A friend that owns a dive shop in New York had a paintballers carbon fiber bottle explode on his arm. Pretty serious injury to his arm. His arm healed up in about a year and then got his index finger between a boats mooring line and a dock cleat and ripped his finger off and the tendon where it attached at the elbow.
He had some bad luck.
I filled thousands of aluminum and steel scuba tanks in a ten year period at a dive shop and many many SCBA’s at the dive shop, fire department and with my home compressor with not a single incident.
Keep your filling equipment in good shape and protected from unqualified users and replace things when you start to see wear. I would say the weakest link would be fill lines, buy good ones from reputable sources.
Best of luck.
 
HPA is a very serious consideration. Small story.

At the range one day, got distracted talking to a "chatty Kathy' while filling my AG with the GW. Forgot to bleed the valve all the way or at all, and proceeded to remove it from AG, and fill whip wacked me very hard in my face, underneath my eye. Never made that mistake again. If someone is talking to me, I am not filling my gun. Lesson learned.
There's a lot of energy involved in even 1cc of air. I won't tell anybody complacency is ok, ive just been involved with hpa since it first showed up in paintball at 3k fill levels when the standard was co2. I didn't post why I was putting bottles in body armor for a reason. 😁 There's too many liability type people in forums.
 
In three years here on AGN IIRC, there was a Leshy tank on a gun that exploded, details were sketchy as I recall. And there may have been another gun tube cylinder that experienced a “rapid disassembly, again, sketchy info.

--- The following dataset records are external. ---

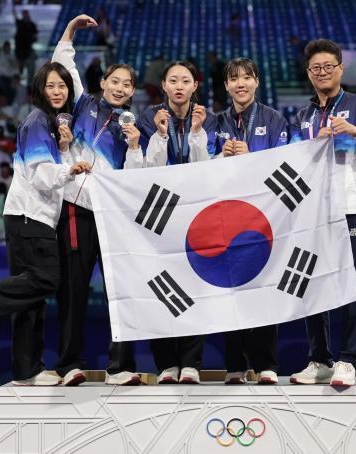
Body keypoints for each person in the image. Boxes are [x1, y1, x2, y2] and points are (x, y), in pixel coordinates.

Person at [0, 61, 92, 387]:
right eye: (51, 86)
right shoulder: (36, 122)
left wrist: (62, 148)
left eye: (62, 86)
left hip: (28, 215)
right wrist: (70, 169)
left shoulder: (48, 124)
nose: (58, 91)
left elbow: (45, 166)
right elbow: (41, 175)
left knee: (29, 296)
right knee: (46, 280)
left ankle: (25, 370)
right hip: (31, 216)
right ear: (39, 91)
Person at [289, 39, 356, 387]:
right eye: (316, 68)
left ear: (340, 69)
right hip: (312, 211)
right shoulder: (303, 116)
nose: (322, 73)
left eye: (328, 67)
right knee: (311, 285)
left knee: (351, 283)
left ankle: (347, 360)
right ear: (309, 73)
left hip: (350, 208)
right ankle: (319, 358)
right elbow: (290, 164)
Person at [52, 15, 144, 387]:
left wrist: (136, 145)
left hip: (114, 215)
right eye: (115, 81)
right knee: (73, 288)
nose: (120, 88)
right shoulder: (83, 102)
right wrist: (71, 31)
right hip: (77, 210)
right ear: (103, 82)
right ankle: (69, 363)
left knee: (121, 290)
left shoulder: (132, 125)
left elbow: (137, 173)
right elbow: (63, 66)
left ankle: (120, 366)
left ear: (133, 91)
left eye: (127, 85)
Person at [132, 60, 217, 385]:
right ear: (164, 86)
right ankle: (166, 363)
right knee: (162, 287)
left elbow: (207, 169)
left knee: (195, 286)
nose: (179, 86)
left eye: (186, 80)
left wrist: (196, 134)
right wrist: (161, 134)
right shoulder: (148, 118)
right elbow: (144, 168)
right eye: (173, 80)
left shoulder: (208, 118)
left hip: (196, 213)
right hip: (159, 215)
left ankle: (191, 362)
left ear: (195, 85)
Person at [211, 57, 290, 385]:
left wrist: (253, 159)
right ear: (226, 85)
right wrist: (221, 157)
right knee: (231, 292)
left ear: (256, 81)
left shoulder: (274, 120)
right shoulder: (215, 123)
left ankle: (266, 364)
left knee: (264, 288)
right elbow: (200, 170)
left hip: (264, 219)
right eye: (234, 79)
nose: (240, 83)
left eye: (246, 77)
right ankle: (235, 365)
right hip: (226, 219)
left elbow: (286, 165)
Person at [14, 8, 38, 79]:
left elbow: (35, 35)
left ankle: (28, 77)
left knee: (27, 62)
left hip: (27, 47)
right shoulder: (20, 23)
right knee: (20, 60)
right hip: (19, 46)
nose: (25, 15)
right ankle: (20, 74)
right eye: (24, 14)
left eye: (26, 14)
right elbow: (15, 17)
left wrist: (32, 39)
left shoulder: (31, 24)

A friend that owns a dive shop in New York had a paintballers carbon fiber bottle explode on his arm. Pretty serious injury to his arm. His arm healed up in about a year and then got his index finger between a boats mooring line and a dock cleat and ripped his finger off and the tendon where it attached at the elbow.
He had some bad luck.
I filled thousands of aluminum and steel scuba tanks in a ten year period at a dive shop and many many SCBA’s at the dive shop, fire department and with my home compressor with not a single incident.

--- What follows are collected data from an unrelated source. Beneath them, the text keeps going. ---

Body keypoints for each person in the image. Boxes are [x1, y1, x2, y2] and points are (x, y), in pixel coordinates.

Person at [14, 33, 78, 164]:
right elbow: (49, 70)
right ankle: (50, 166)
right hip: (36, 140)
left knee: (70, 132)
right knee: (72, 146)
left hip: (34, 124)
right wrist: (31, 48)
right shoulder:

Keep your filling equipment in good shape and protected from unqualified users and replace things when you start to see wear. I would say the weakest link would be fill lines, buy good ones from reputable sources.
Best of luck.
BINGO unqualified users is the best way to say it. My first choice of words was too harsh, I didn't think "smooth brains" was super appropriate, but it's funny so I wrote it here.